Présentation du dossier du no 50
Mutations de l’univers médiatique
La plupart des gens ont probablement eu conscience de l’existence d’Internet il y a une quinzaine d’années environ, souvent sans savoir que ce formidable outil avait été développé depuis deux décennies au moins avec des fonds publics, mais en y voyant, non sans raison, de grandes promesses de démocratisation, de liberté et d’enrichissement de notre conversation collective.
Les choses ont bien changé, et cette fois encore sans que trop de gens en prennent pleinement conscience. Internet est en effet désormais, de manière massivement prévalente, aux mains d’une poignée de mégacorporations (quasi) monopolistiques comme Google, Facebook, Apple, Amazon et quelques autres, et a été transformé en profondeur par leurs finalités et par les valeurs qui les sous-tendent.
Ces nouveaux joueurs ont des répercussions substantielles sur un nombre considérable de plans et on n’a pas fini, je le crains, de toutes les découvrir.
Par exemple, parce qu’ils réunissent sur chacun de nous des informations qu’ils revendent à des entreprises qui ciblent grâce à elles leurs publicités, ils nourrissent de troublantes attaques à la vie privée qui sont de lourdes menaces à la liberté individuelle et qu’on ne saurait tolérer dans une société démocratique.
Parmi ces répercussions, ce dossier s’intéresse à celles qui affectent l’économie politique des médias et donc à ces mutations en cours qui transforment substantiellement la nature même des médias, leur rôle, l’accès à l’information, la manière dont les médias peuvent avoir recours à la publicité pour se financer et jusqu’au travail des journalistes, pour ne nommer que ces quelques exemples.

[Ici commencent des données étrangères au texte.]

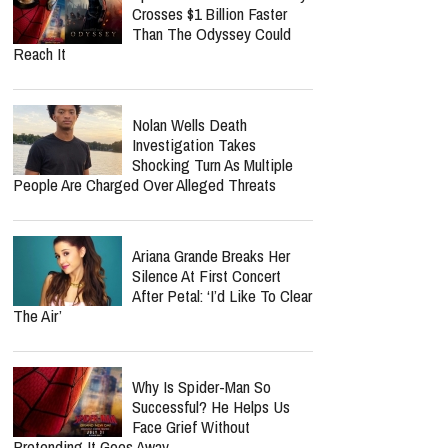
Crosses $1 Billion Faster
Than The Odyssey Could
Reach It
Nolan Wells Death
Investigation Takes
Shocking Turn As Multiple
People Are Charged Over Alleged Threats
Ariana Grande Breaks Her
Silence At First Concert
After Petal: ‘I’d Like To Clear
The Air’
Why Is Spider-Man So
Successful? He Helps Us
Face Grief Without
Pretending It Goes Away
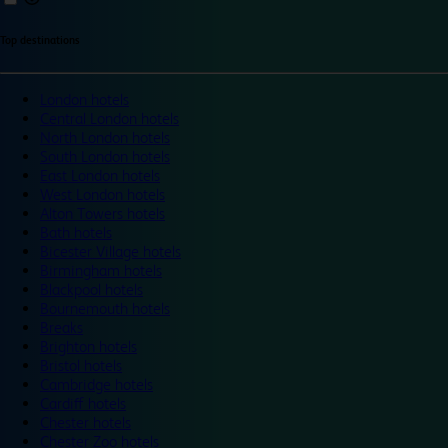
Top destinations
London hotels
Central London hotels
North London hotels
South London hotels
East London hotels
West London hotels
Alton Towers hotels
Bath hotels
Bicester Village hotels
Birmingham hotels
Blackpool hotels
Bournemouth hotels
Breaks
Brighton hotels
Bristol hotels
Cambridge hotels
Cardiff hotels
Chester hotels
Chester Zoo hotels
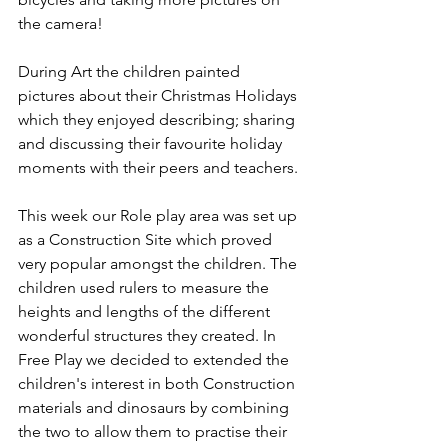
the camera!
During Art the children painted 
pictures about their Christmas Holidays 
which they enjoyed describing; sharing 
and discussing their favourite holiday 
moments with their peers and teachers. 
This week our Role play area was set up 
as a Construction Site which proved 
very popular amongst the children. The 
children used rulers to measure the 
heights and lengths of the different 
wonderful structures they created. In 
Free Play we decided to extended the 
children's interest in both Construction 
materials and dinosaurs by combining 
the two to allow them to practise their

C’est pour réfléchir à de telles questions que la revue À bâbord ! a organisé ce printemps un colloque réunissant des invités prestigieux, colloque dont témoigne le présent dossier.

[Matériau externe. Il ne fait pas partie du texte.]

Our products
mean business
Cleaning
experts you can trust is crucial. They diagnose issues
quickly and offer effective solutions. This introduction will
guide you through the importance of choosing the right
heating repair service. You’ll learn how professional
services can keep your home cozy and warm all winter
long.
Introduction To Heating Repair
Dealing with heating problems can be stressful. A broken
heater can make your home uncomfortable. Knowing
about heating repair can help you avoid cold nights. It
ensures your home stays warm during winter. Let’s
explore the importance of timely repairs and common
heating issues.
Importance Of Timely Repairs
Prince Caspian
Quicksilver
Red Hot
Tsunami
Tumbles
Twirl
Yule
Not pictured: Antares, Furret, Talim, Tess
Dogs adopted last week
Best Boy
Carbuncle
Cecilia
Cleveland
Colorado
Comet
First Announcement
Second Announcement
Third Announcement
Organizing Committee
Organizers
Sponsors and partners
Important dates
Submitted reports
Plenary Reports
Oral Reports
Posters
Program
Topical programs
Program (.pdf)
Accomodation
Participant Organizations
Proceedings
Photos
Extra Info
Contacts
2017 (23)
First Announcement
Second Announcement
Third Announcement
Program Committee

Trois chantiers étaient proposés.
Le premier, intitulé « Mutations de l’univers médiatique ? », tente de cerner les aspects les plus notables des mutations en cours, en particulier à la lumière des redéfinitions respectives et interactions des médias traditionnels et des nouveaux médias, sociaux et électroniques. les textes de Stéphane Baillargeon, Philippe de Grosbois et Chantal Francoeur, qui participaient à cette table ronde, ouvrent le dossier.
Le deuxième chantier portait sur les nouveaux médias et questionne les promesses, notamment de démocratisation et d’appropriation citoyenne, qui sont faites en leur nom. Simon Jodoin, Anne Goldenberg et Florent Daudens sont les participantes à cette deuxième table ronde et leur texte suit les premiers.
Le troisième chantier soulève la question de l’objectivité dans le nouveau contexte qui se dessine et qui brouille les frontières entre journalisme et militantisme. Les panélistes de cette dernière table ronde, Brian Myles, Isabelle Gusse et le Collectif Gappa, présentent ici la synthèse de leur analyse.
La revue À bâbord ! était très heureuse et honorée de pouvoir compter sur la présence de M. Marc Laurendeau, qui, à titre de grand témoin, a ouvert la journée et l’a clôturée en réagissant aux propos qu’il avait entendus lors des tables rondes. Son texte ferme ce dossier.
Nous avons été heureux d’accueillir ces personnes et d’entendre leurs stimulants propos et sommes convaincus que vous aurez le même intérêt à les lire que nous avons eu à les entendre.